You should put away the old self of your former way of life, corrupted through deceitful desires and be made new in the spirit of your minds and put on the new self, created in God’s way in righteousness and holiness of truth. Ephesians 22-24In my own prayer and reflection, I was feeling neglectful about my preparation for the holy season of Lent. With the renovation of the Church at hand, I have been so focused on that project, I felt it hard to concentrate on where we were being spiritually called during this time. Thankfully the Holy Spirit continues to work without us knowing it. The physical renewal of my parish church is the symbol I needed to focus on the spiritual mission that is at hand for us in the weeks ahead.
In this passage from St. Paul’s letter to the Ephesians we can see how the physical and the spiritual journey come together for us this Lent. “Be made new,” means to renovate. Renovation is a process. It is not an instantaneous, single-moment event. It begins with demolition. For the first two weeks of our building process a literal demolition occurred. As we begin the season of Lent we are mindful that God is calling us to demolish old lies, bad habits and destructive patterns. Demolishing the walls of grudge, mistrust and avarice is difficult but necessary work for the renovation of the soul. The first step to being made new – being renovated – is demolition of the old to make way for the new.
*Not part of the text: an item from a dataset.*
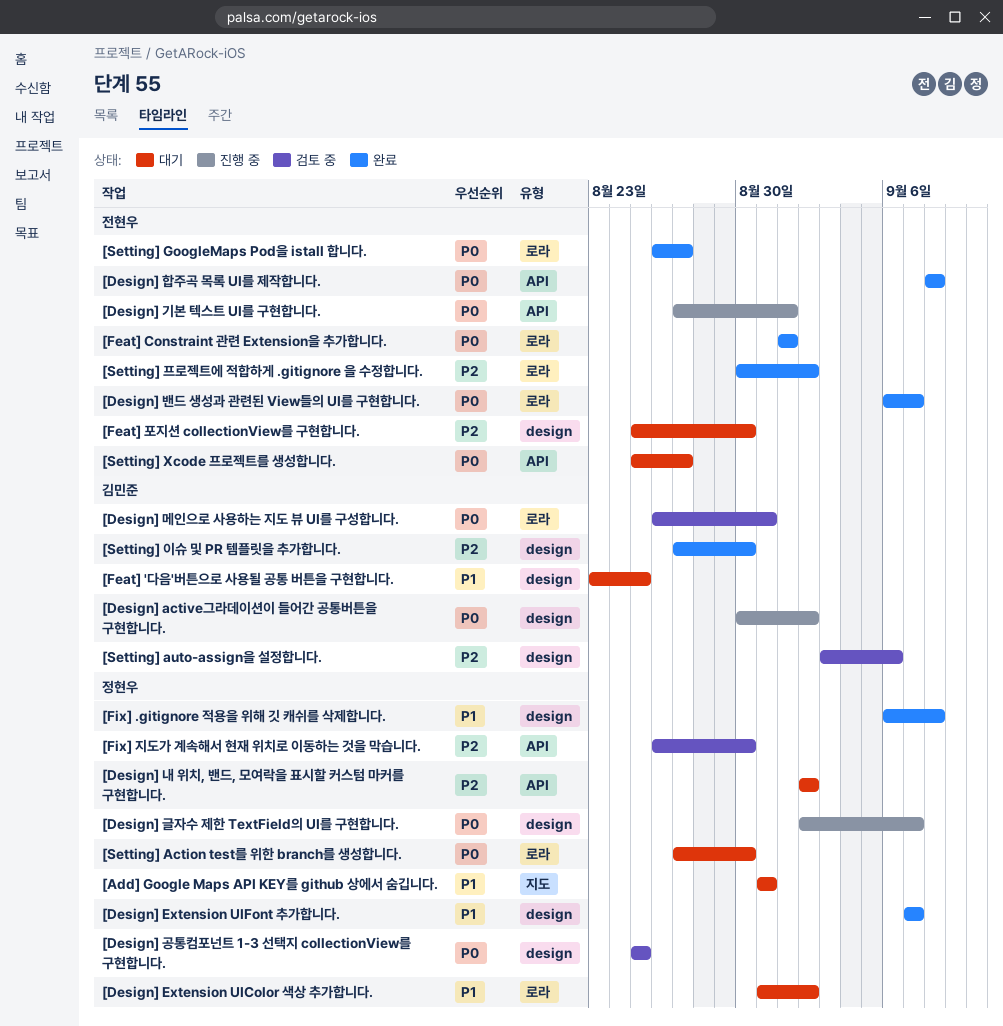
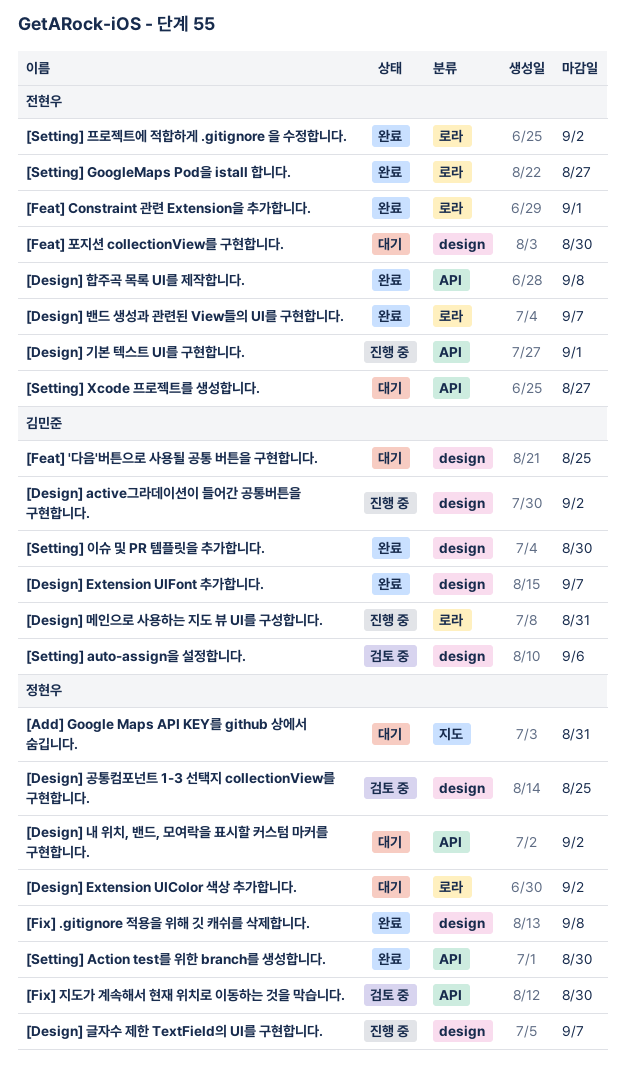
[Design] Extension UIFont 추가합니다., owner: 정현우 -> 김민준
[Design] 메인으로 사용하는 지도 뷰 UI를 구성합니다., status: 검토 중 -> 진행 중
[Setting] Action test를 위한 branch를 생성합니다., status: 대기 -> 완료
[Setting] Action test를 위한 branch를 생성합니다., label: 로라 -> API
As hard as demolition may be, the rebuilding is a longer process that takes planning, time and patience. In two weeks the basic framework of our renovation has taken shape. The vision of what will be has begun to take shape. This framing out of our renovation followed a process of planning, listening and taking inventory of our financial assets. As we begin these weeks of Lent we commit ourselves to what we need to tear down but we pray for the guidance to imagine, envision and plan for new life in our relationship with God. We can plan a structure that will involve the giving up of things and taking up of others like prayer, fasting and alms-giving. We need to ask ourselves what is our plan for spiritual renovation. What vision do we have for our lives and our relationship with God? What structure or framework will help us see that vision fulfilled.
In the weeks and months ahead our renovation will proceed if our workers remain on task, don’t meet too many obstacles and keep a deadline in mind, so too in our spiritual renovation. We will need to remain on task, be prepared to meet temptation and obstacles and live with a deadline in mind; Easter is coming. We are mindful of not just the deadline of Easter but our own mortality. Our lives on earth will end, we will be called home to God and will present back to Him the lives we have built.
With my parish community I am I mindful that we are “Under Construction for Lent.” Our renovated Church will be a blessing for us in our future, but its process of renovation blesses us now. Standing as a wonderful physical reminder of our shared commitment to be made new, to be renovated during this holy and sacred season of Lent.
Pope Benedict XVI - The surprising news of the Holy Father’s renouncing of his position of Bishop of Rome and Supreme Pontiff of the Universal Church is very much an example of renovation. In his own personal reflection, the Pope realized that he could not serve as he believed the Church needed the successor of Peter to be and so he makes way for the Holy Spirit to renew the Church. We pray for him and the historic process ahead.